Brandon Wood, Angels
We've been hearing a lot about Wood for a lot of years. But he's been having a lot of difficulty cracking their lineup, as he's struggled offensively in limited opportunities. He has 74 strikeouts in 224 big-league at-bats, with only seven walks and seven home runs. But the defection of Chone Figgins to the rival Mariners has finally created the real opening Wood needs at third base. Some are going to suggest the revamped Mariners are the favorites to steal the division. But the Angels still have plenty going or them, including possibly Wood, whose big power gives him the potential to be another Troy Glaus. His delayed ascension, though, leaves a bit of room to wonder whether he might become the next Dallas MacPherson instead.
• Rod Barajas was having trouble finding a job for a while, but now it appears there's a mini bidding war going on, with the Mets still favored over the Rangers to land the veteran catcher, thanks to greater opportunity there. The price tag could surpass $1 million now.
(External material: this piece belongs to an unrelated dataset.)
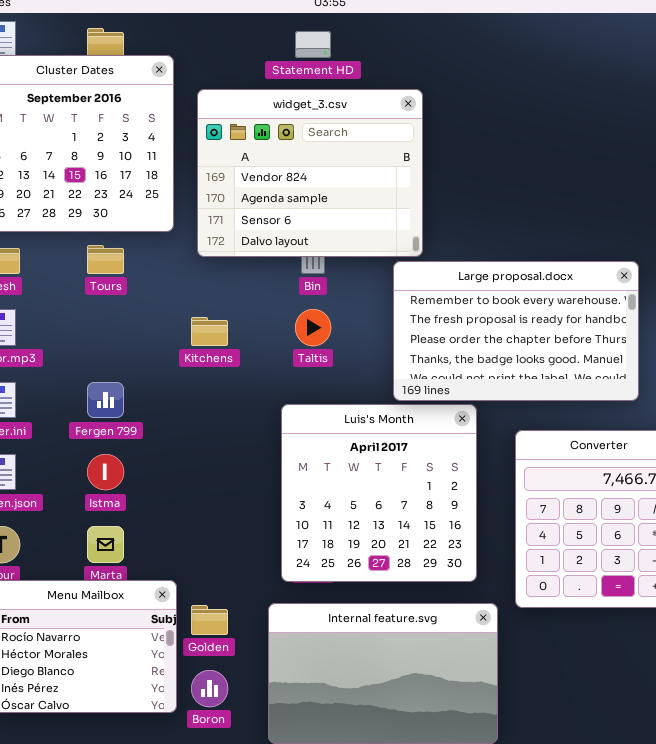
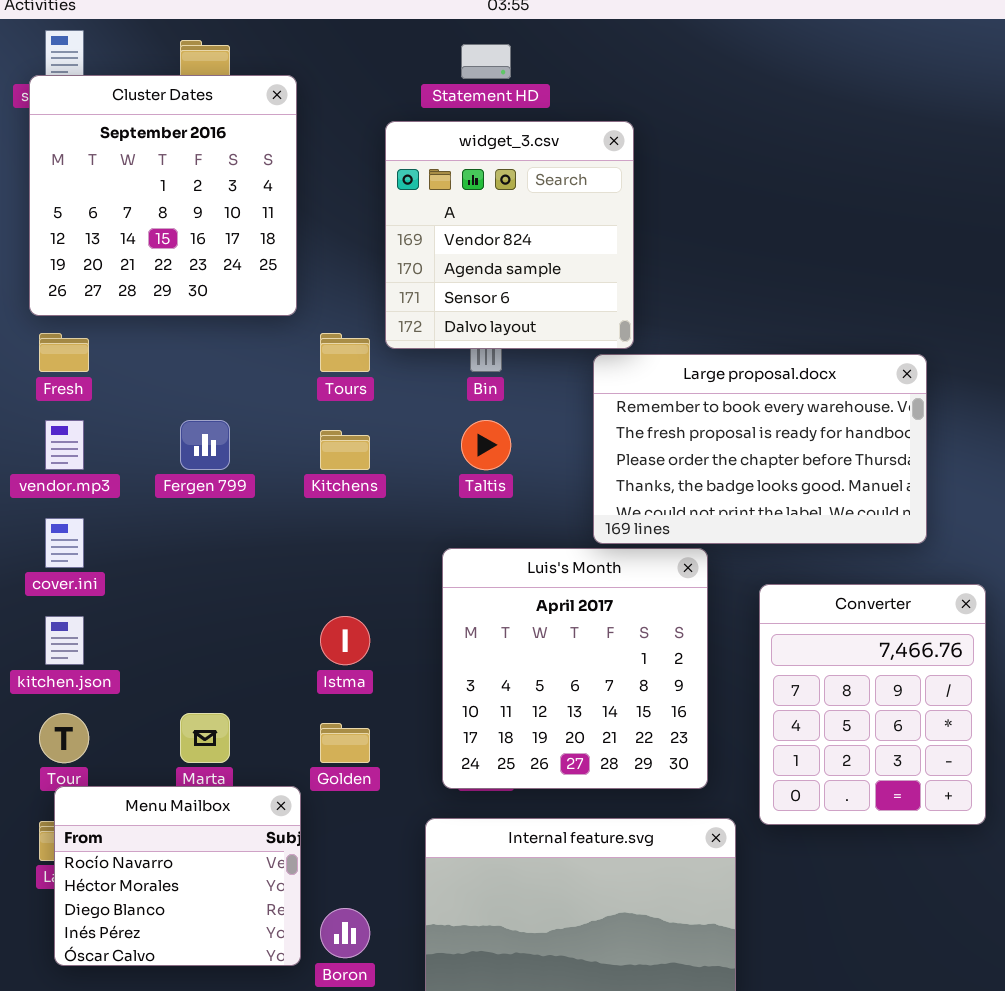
widget_3.csv: [197,89,423,257] -> [385,121,634,349], resized
Tours: [87,245,124,274] -> [320,333,370,372], moved
Fergen 799: [87,382,124,418] -> [180,420,230,470], moved
Istma: [87,454,124,490] -> [320,616,370,665], moved
Golden: [191,605,228,635] -> [320,723,370,763], moved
The Rangers have some worry over Jarrod Saltlamacchia, so they haven't given up hope yet. Jose Molina looks like a fallback possibility for Texas, though not for the Mets, who are more in need of a starting catcher, not yet another backup backstop.
• Some Mets people preferred Yorvit Torrealba, but his grievance against the Mets may have complicated things before he signed with the Padres for $1.25 million guaranteed. The deal the Mets discussed would have accounted for the grievance. But ultimately, the Mets will probably pay less than their Torrealba deal to land Barajas if he comes.
• Russell Branyan appears to still be deciding on one-year offers between the Indians and Rays.
• Eric Gagne could be a decent story going back to the Dodgers. Though the man who inspired "Game Over,'' is understandably considered a long shot to make a dent at this point. He received a $500,000 salary if he makes the clubs (plus $500,000 extra in incentives).
• Execs continue to believe the arbitration process is a crapshoot. Many have expressed the belief that Corey Hart should have lost his case while B.J. Upton should have won. It's those kind of unexpected results that encourage settlements, so it's not all bad.
• One NL exec said he believes Phil Hughes is the obvious choice to start over Joba Chamberlain -- though the Yankees are calling it an equal battle for the No. 5 starters job. "Joba is an adrenaline guy. Hughes has a better repertoire and gameplan,'' the exec said.
• The Mariners have received more praise than anyone for their offseason moves (including from me), but some competing execs still wonder whether they have enough firepower to compete in the AL. "Good defense isn't going to do it against the Yankees and Red Sox,'' one AL exec opined. That exec said the Mariners overachieved last year and predicted they'll be lucky to play .500 ball this year.
• Not only is Webb a key for the D-backs, so is returning lineup staple Conor Jackson. "He gives us something we don't have, a high average hitter and on-base guy,'' GM Byrnes said.
• The Indians' expected promotions of Mark Shapiro and Chris Antonetti at season's end, which were announced Thursday, was in the works for awhile, ever since Antonetti began turning down several other GM opportunities elsewhere. The job is not an easy one now, though, with the city in an economic tailspin, funds to spend extremely scarce and LeBron James by far the dominant sports figure in town.